Em 2011 ninguém nos emprestava dinheiro e o país não tinha meios para as suas necessidades básicas. Chegávamos ao fim de uma trajectória de insustentabilidade. No dia 15 de Setembro muita gente esteve na rua, de forma silenciosa, digna, exigindo respeito. Estive na rua e vi muitos tipos de pessoas, essencialmente jovens. Fiquei intranquilo perante aquela manifestação genuína e imparável de vontade e determinação. Como dizia Viviane Reding, vice presidente da Comissão Europeia: “Feliz é um país que protesta com uma canção”.
No dia 2 de Março não estive na manifestação. Aquilo que vi, pelos órgãos de comunicação social, foi tristeza, desalento e descrédito na cara das pessoas. Parecia um povo resignado e que baixou os braços. Quando gritam “Que se lixe a TROIKA”, é um grito de desespero pela situação a que chegamos. No fundo estão a dizer, se interpreto bem:
Que se LIXE, e bem, quem fez com que a TROIKA viesse até nós!
Que se LIXE, e bem, quem conduziu este país a esta situação, como resultado de dezenas de anos de má governação, sem cuidar dos interesses e necessidades das pessoas. Gastando o dinheiro desta e das próximas gerações.
Que se LIXE, e bem, esta Europa sem valores liderada por gente sem dimensão e que coloca todo o seu esforço no LUCRO e no PODER.
Que se LIXE, e bem, quem não percebe que o que temos de fazer precisa de tempo para ser BEM FEITO, e tenta MAIS UMA VEZ tirar vantagens disso.

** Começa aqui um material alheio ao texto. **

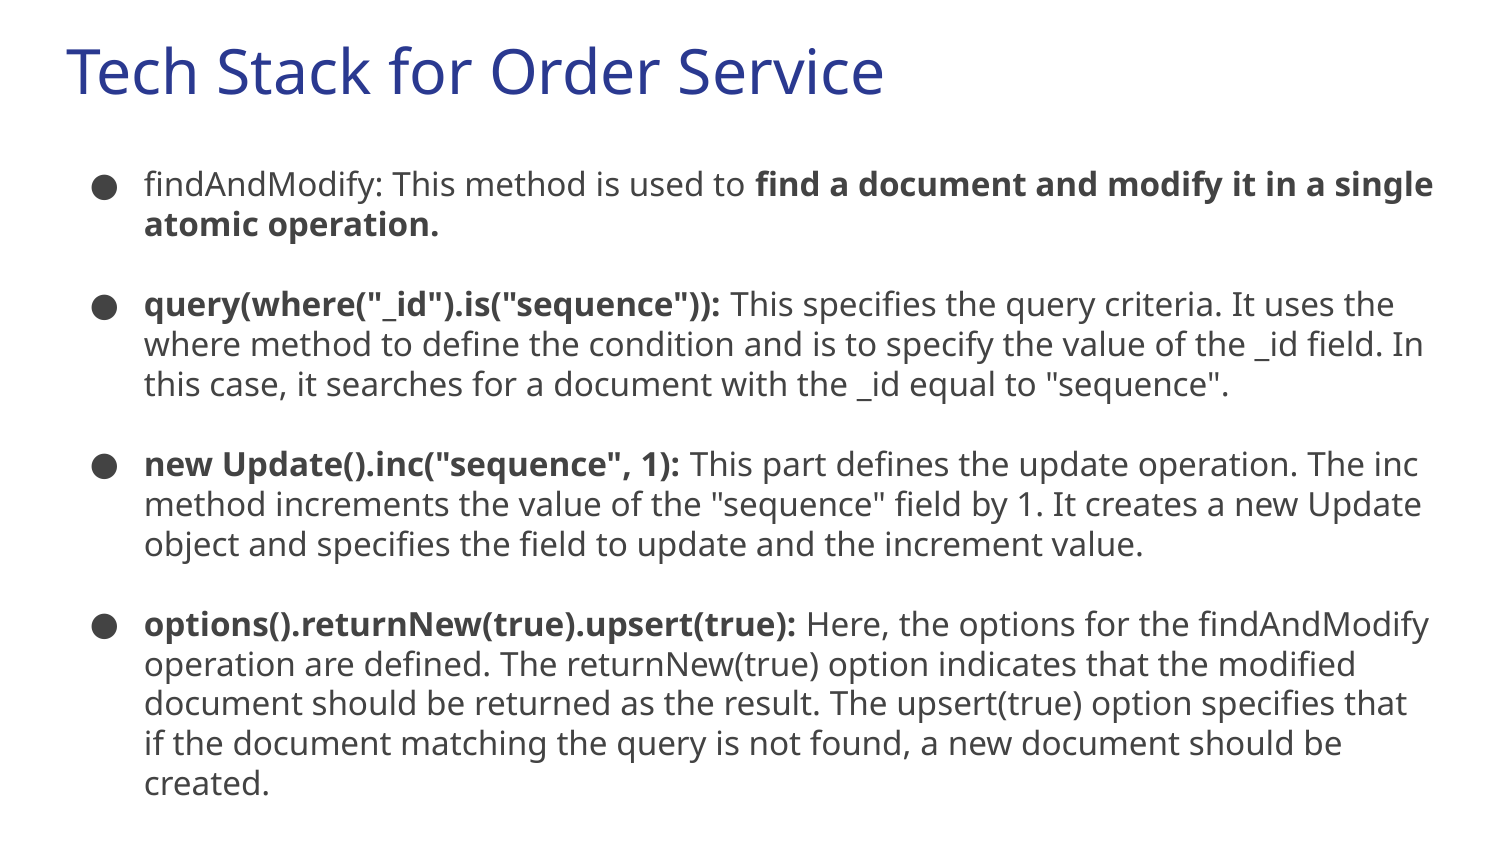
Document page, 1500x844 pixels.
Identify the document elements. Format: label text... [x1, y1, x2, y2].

text_box findAndModify: This method is used to find a document and modify it in a single atomic operation. query(where("_id").is("sequence")): This specifies the query criteria. It uses the where method to define the condition and is to specify the value of the _id field. In this case, it searches for a document with the _id equal to "sequence". new Update().inc("sequence", 1): This part defines the update operation. The inc method increments the value of the "sequence" field by 1. It creates a new Update object and specifies the field to update and the increment value. options().returnNew(true).upsert(true): Here, the options for the findAndModify operation are defined. The returnNew(true) option indicates that the modified document should be returned as the result. The upsert(true) option specifies that if the document matching the query is not found, a new document should be created. [53, 148, 1452, 844]
title Tech Stack for Order Service [51, 17, 1449, 117]
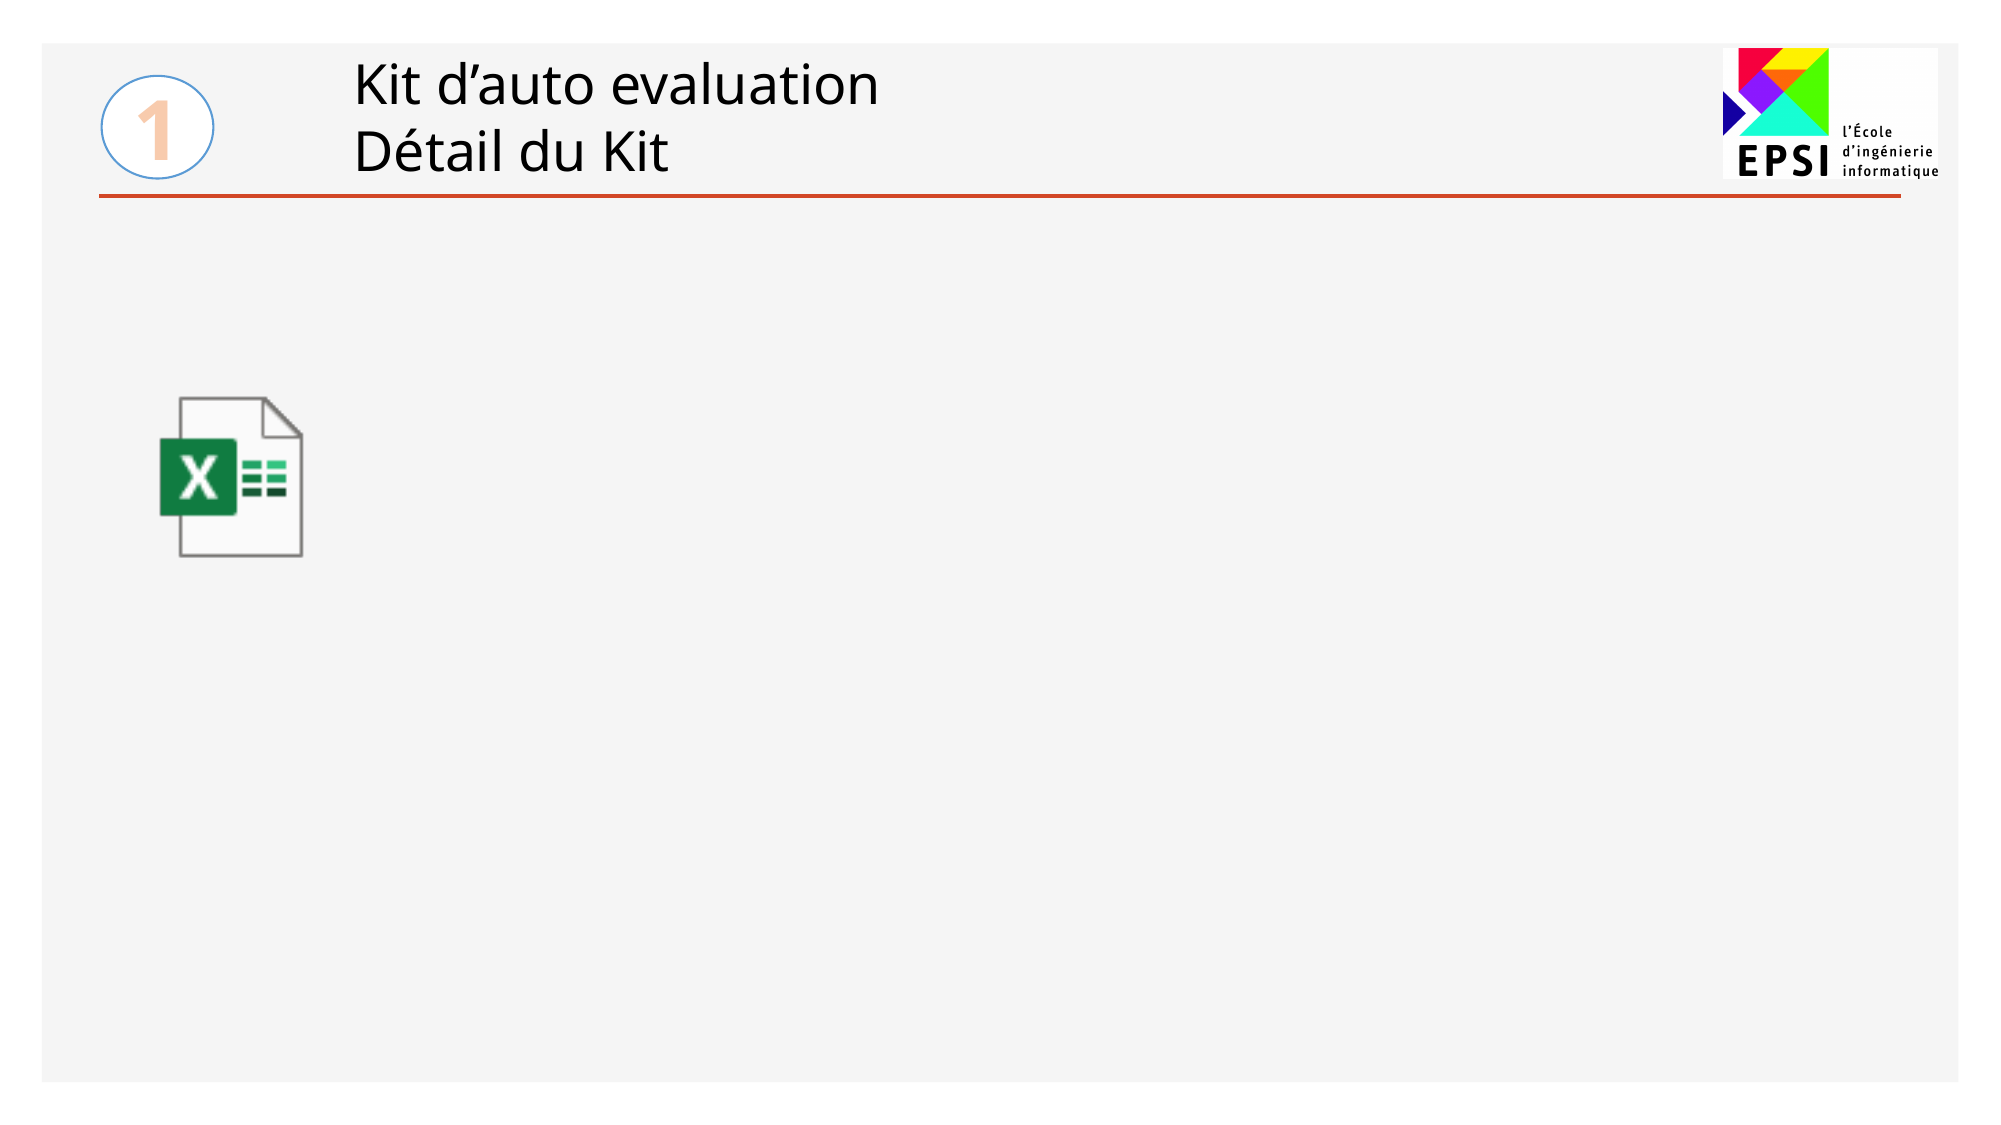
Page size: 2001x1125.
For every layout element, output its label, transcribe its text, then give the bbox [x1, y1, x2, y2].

text_box 1 [100, 74, 215, 180]
title Kit d’auto evaluation Détail du Kit [338, 42, 1523, 190]
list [131, 390, 350, 838]
picture [1723, 48, 1938, 179]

Fazer depressa, com o SOFRIMENTO desnecessário, é só mais do mesmo que nos conduziu até aqui.
Que se LIXEM, e bem, os autores da fraude do BPN, e de todas as outras fraudes. E quem devia ter verificado e fiscalizado, e foi negligente. E quem não faz tudo o que pode para recuperar o dinheiro roubado.
Fazem e dizem isto com cantigas e com manifestações pacíficas, mostrando que são um povo nobre; um povo que vai para a rua de coração nas mãos. E faz todo o sentido.
Eu estarei sempre desse lado. Sem demagogia. Sem populismo. Sem mais ENGANOS.
E faço minhas as palavras de Miguel Torga “É impossível que o tempo actual não seja o amanhecer doutra era, onde os homens signifiquem apenas um instinto às ordens da primeira solicitação. Tudo quanto era coerência, dignidade, hombridade, respeito humano, foi-se. Os dois ou três casos pessoais que conheço do século passado, levam-me a concluir que era uma gente naturalmente cheia de limitações, mas digna, direita, capaz de repetir no fim da vida a palavra com que se comprometera no início dela. Além disso heróica nas suas dores, sofrendo-as ao mesmo tempo com a tristeza do animal e a grandeza da pessoa. Agora é esta ferocidade que se vê, esta coragem que não dá para deixar abrir um panarício ou parir um filho sem anestesia, esta tartufice, que a gente chega a perguntar que diferença haverá entre uma humanidade que é daqui, dali, de acolá, conforme a brisa, e uma colónia de bichos que sentem a humidade ou o cheiro do alimento de certo lado, e não têm mais nenhuma hesitação nem mais nenhum entrave”.